The first United States ten cent piece was the Draped Bust dime. Designed by Gilbert Stuart, this coin began its life in 1796.
The design of the obverse is nearly identical to the obverse design of the Draped Bust Half Dime, which was also designed by Stuart. The obverse displays Lady Liberty facing right with her hair flowing behind her. The word "LIBERTY" is at the top, and the year at the bottom. Fifteen stars are also displayed on the obverse - seven on the right, eight on the left.
The reverse of the coin portrays a small eagle with wings outstretched, standing on a cloud. The eagle and cloud are surrounded by palm and olive branches. "UNITED STATES OF AMERICA" circles nearly the entire image.
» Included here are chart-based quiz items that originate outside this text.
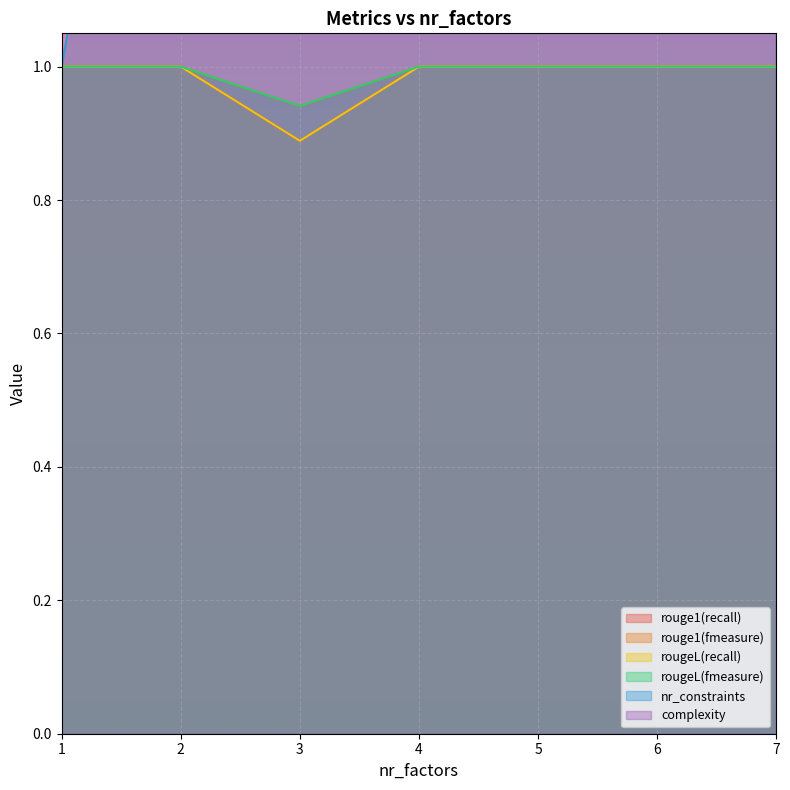

True or false: complexity has more than 2 interior local peaks.

False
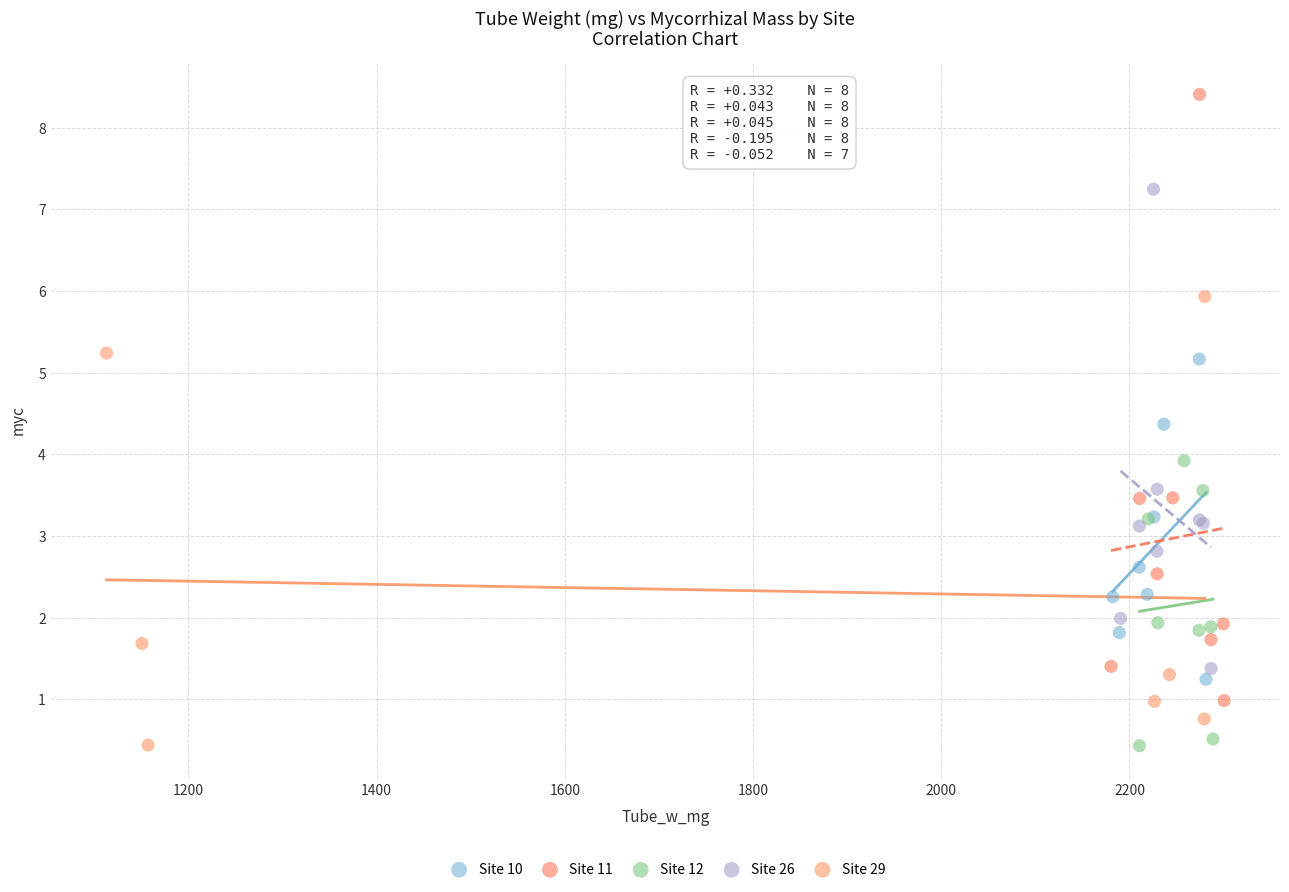

Which series reaches the maximum Y coordinate?

Site 11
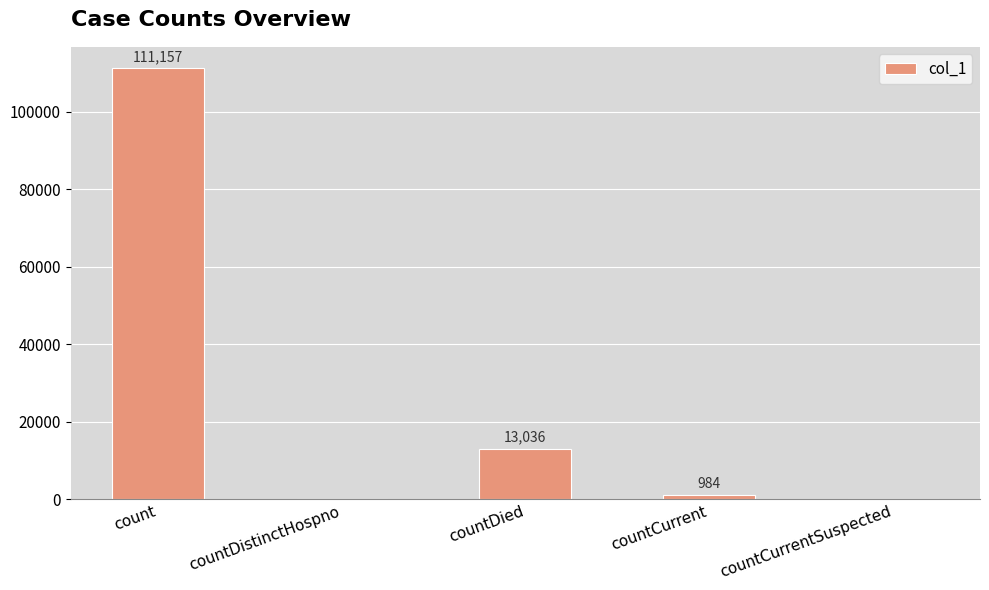

How many categories are shown in the chart?

5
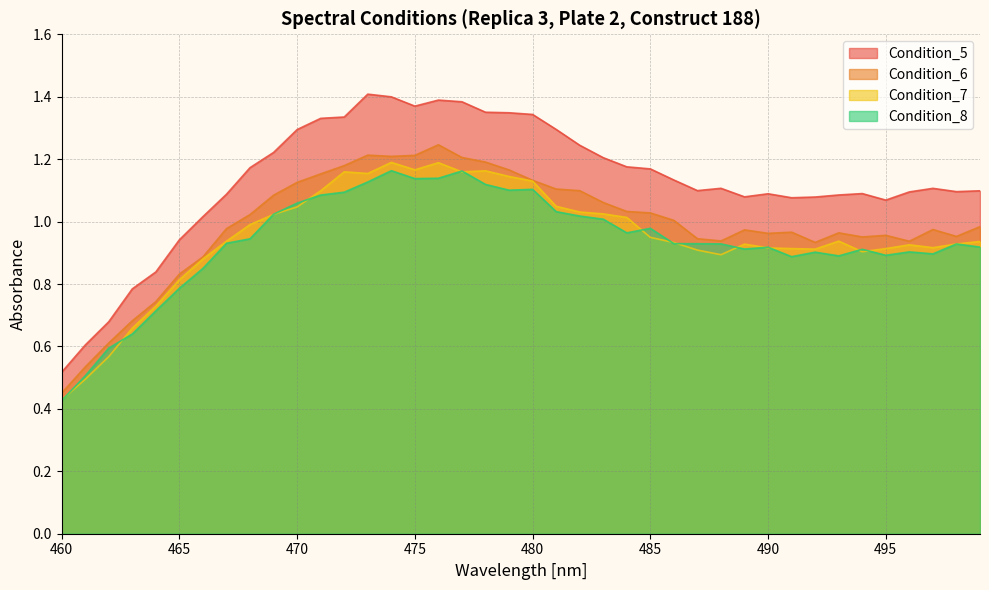

Does the chart have visible grid lines?

Yes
This first design was minted for two years. In 1798, the reverse was revamped, and like the obverse, it very closely mirrored the design of the Half Dime. In front of the eagle is the traditional Union shield, and in the eagle's beak is a ribbon with the phrase "E PLURIBUS UNUM". The eagle's claws hold thirteen arrows on the left, and an olive branch on the right. Thirteen stars are shown just above the eagle, with an arc of clouds above them. "UNITED STATES OF AMERICA" rounds almost the entire reverse side.
The draped bust dime was minted until 1807, when it was replaced with the Capped Bust Dime.